#### YOUR GOAL
Please show every line in the entries below that includes the word "Compute".
(DATA FOR THIS EXERCISE Opens)
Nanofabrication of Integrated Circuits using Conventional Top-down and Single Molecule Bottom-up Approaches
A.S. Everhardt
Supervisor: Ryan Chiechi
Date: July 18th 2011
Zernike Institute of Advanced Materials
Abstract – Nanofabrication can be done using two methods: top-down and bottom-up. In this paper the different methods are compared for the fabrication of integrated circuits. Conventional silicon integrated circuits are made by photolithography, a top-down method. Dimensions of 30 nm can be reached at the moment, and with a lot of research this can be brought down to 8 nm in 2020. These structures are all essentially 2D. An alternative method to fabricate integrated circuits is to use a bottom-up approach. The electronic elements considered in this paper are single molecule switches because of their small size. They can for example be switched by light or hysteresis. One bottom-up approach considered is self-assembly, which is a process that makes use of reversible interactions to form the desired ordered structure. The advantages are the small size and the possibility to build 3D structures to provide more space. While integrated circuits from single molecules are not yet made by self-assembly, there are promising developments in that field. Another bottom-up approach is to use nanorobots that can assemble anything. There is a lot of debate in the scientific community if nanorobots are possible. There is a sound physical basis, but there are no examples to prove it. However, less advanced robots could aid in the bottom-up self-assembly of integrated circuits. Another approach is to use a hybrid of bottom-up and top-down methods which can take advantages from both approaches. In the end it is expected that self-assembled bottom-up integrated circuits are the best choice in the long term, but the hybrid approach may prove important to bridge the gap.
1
(DATA FOR THIS EXERCISE Closes)
(DATA FOR THIS EXERCISE Opens)
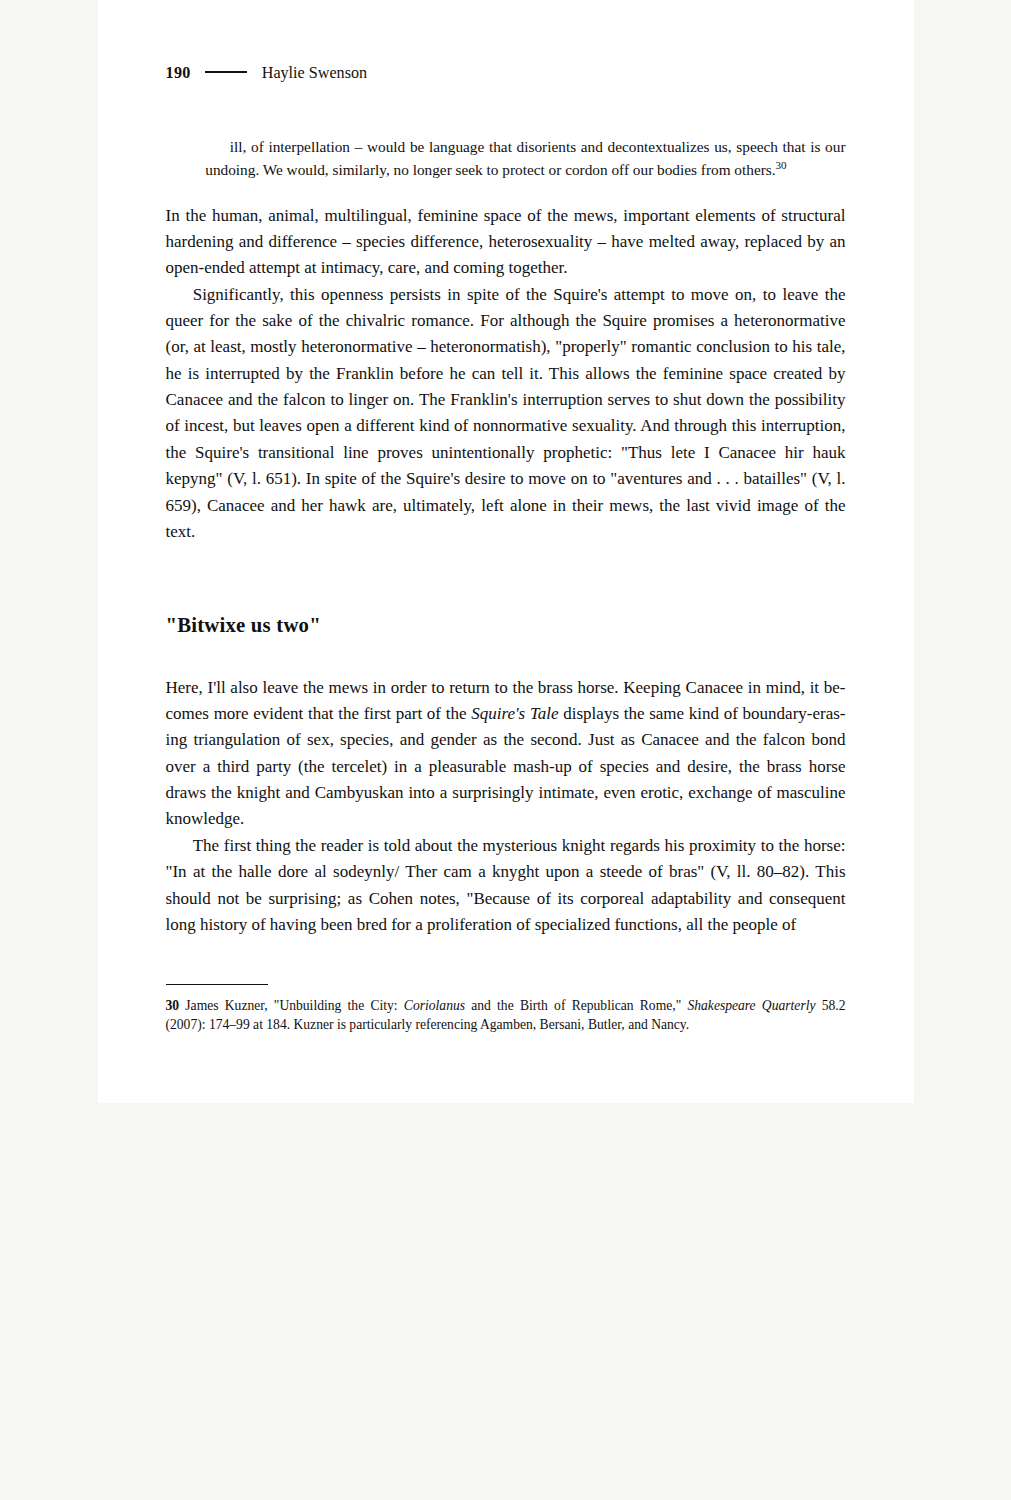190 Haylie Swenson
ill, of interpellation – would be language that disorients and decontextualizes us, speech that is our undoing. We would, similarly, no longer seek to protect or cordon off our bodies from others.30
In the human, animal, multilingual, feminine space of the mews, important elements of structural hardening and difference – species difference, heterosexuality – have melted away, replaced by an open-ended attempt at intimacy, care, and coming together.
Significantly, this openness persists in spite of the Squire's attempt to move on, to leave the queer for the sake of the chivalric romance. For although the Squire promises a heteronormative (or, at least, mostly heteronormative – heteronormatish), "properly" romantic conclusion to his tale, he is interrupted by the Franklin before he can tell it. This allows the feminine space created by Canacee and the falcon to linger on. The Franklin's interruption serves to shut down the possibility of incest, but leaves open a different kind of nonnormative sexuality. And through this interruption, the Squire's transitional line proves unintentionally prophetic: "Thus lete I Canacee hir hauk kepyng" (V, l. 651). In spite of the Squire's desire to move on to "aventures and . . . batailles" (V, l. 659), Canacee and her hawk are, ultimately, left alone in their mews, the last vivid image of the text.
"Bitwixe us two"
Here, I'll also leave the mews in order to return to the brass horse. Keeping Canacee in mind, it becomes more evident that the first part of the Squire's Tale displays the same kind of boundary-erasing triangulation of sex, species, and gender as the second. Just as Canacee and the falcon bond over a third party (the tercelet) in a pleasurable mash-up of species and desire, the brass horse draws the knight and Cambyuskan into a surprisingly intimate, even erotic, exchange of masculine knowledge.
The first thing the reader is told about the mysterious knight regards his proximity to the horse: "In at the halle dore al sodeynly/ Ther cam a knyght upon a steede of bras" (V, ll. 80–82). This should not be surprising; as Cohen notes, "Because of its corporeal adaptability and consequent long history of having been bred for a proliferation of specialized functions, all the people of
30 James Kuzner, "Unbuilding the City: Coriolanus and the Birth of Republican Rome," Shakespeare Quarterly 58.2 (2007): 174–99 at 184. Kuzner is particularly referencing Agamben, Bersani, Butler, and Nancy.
(DATA FOR THIS EXERCISE Closes)
(DATA FOR THIS EXERCISE Opens)
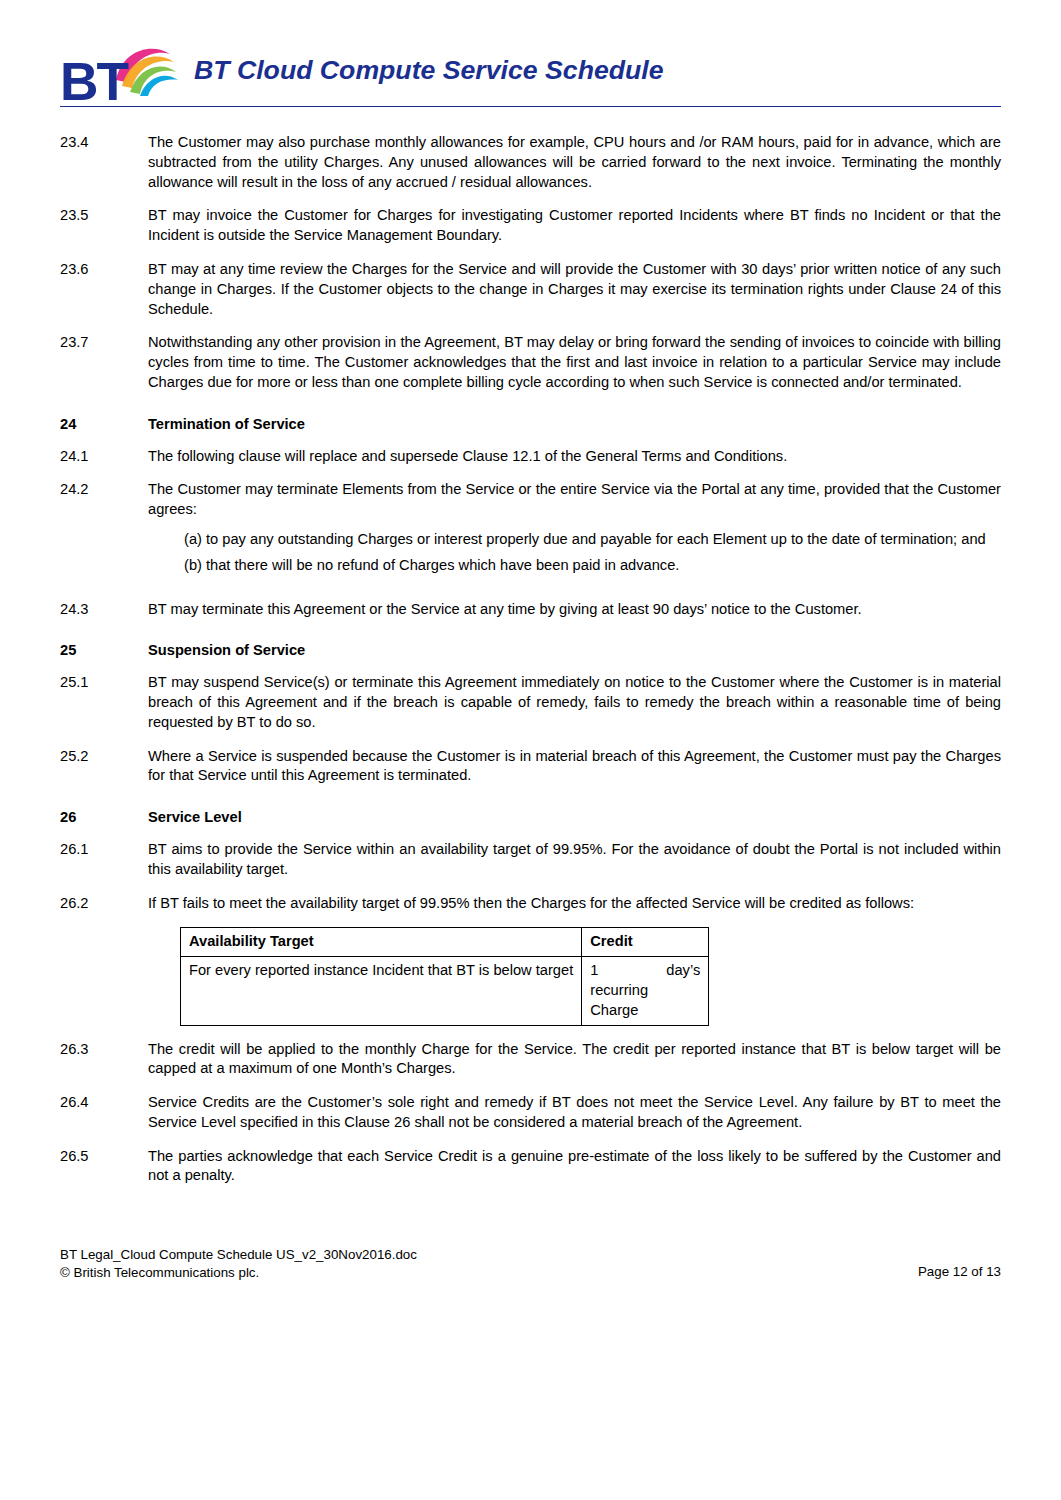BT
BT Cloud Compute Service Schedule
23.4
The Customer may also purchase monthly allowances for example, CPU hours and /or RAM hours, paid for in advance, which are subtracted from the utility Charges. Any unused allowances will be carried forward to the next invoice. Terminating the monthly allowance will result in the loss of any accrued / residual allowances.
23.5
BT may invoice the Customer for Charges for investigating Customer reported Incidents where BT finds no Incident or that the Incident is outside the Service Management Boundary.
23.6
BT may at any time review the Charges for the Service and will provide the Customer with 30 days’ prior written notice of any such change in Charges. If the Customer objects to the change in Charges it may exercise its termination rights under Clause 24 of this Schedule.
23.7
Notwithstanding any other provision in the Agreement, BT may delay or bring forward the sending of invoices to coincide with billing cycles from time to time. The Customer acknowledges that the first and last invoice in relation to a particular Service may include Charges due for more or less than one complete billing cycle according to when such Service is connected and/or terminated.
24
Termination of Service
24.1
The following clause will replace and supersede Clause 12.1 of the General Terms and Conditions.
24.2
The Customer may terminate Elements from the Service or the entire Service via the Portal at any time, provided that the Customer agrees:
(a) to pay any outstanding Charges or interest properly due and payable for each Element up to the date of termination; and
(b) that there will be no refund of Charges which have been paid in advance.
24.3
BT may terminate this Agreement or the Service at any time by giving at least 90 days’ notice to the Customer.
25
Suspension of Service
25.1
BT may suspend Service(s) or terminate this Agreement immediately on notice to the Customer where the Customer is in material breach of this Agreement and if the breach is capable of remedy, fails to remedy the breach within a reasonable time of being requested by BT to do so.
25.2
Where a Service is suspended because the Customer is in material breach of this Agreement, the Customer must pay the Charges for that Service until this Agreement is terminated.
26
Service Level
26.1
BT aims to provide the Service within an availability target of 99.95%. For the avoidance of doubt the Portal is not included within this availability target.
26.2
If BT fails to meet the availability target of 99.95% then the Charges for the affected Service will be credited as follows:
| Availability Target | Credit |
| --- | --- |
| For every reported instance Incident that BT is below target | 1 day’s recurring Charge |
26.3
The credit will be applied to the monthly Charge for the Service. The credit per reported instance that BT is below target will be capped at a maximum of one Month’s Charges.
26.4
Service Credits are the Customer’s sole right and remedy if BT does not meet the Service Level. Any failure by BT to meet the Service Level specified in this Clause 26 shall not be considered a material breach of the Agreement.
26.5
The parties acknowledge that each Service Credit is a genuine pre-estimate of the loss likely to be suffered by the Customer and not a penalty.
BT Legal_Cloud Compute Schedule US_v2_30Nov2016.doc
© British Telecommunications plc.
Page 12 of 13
(DATA FOR THIS EXERCISE Closes)
#### WORKED SOLUTION
BT Cloud Compute Service Schedule
BT Legal_Cloud Compute Schedule US_v2_30Nov2016.doc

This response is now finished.